Little Deaths

Written by Emma Flint
Review by Janice Ottersberg

A single mother of two children in 1965 Queens, New York, faces the oppressive and narrow-minded world where a woman is judged harshly when she doesn’t fit into the norms of what society expects. Ruth Malone wakes one morning to find her two young children, Cindy and Frankie, gone. When the children are later found murdered, the police immediately focus on her. After all, her husband is gone, and she is a cocktail waitress. What about the liquor bottles in the trash, the way she dresses, and the men she sees? The neighbors watch her every move and see she isn’t grieving as she should. The fact is Ruth is a single, beautiful woman with few options to support herself and her children. She loved her children dearly, worked tirelessly to care for them, and her grief is private and profound.

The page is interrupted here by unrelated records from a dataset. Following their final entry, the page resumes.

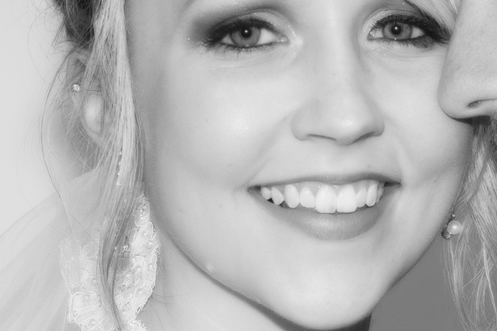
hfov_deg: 7.9
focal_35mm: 260
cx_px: 496
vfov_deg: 5.3
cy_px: 90
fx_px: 3590
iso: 125
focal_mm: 70
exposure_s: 1/80
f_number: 5.6
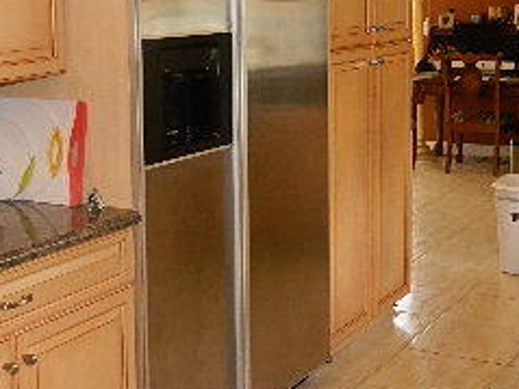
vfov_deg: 21.7
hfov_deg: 29.0
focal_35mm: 67
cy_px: 89
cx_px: 252
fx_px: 1004
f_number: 3.1
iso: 200
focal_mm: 4.5
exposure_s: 1/30
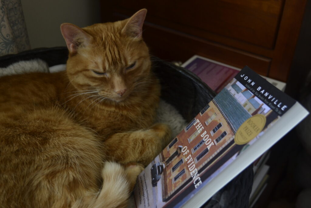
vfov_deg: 29.9
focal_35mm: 45
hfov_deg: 43.6
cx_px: 156
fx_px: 389
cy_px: 104
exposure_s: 1/3
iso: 400
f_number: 4.5
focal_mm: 30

The detective on the case, Sergeant Devlin, is retiring soon, and it would be great if he went out with credit for solving such a high-profile case. He is determined to make a case against her. Maybe she didn’t do it, but she is guilty of loose morals and failing to protect those two innocent children. The Herald reporter assigned to the story, Pete Wonicke, is pressured to write about the case the way his editor wants, slanting the facts to fit what Sergeant Devlin wants them to be, but his conscience has him leave his job to do his own investigation. Inevitably she is arrested and tried for the crime, which is no spoiler since the book begins with her in prison.

I loved this book and its portrayal of 1960s society. I had just finished it and was thrilled to see it long-listed for the Bailey’s Women’s Prize for Fiction. It is a wonderful read and suspenseful throughout. The question remains until the end: was she a victim of a judging society, or did she kill her children? If she didn’t, then who did?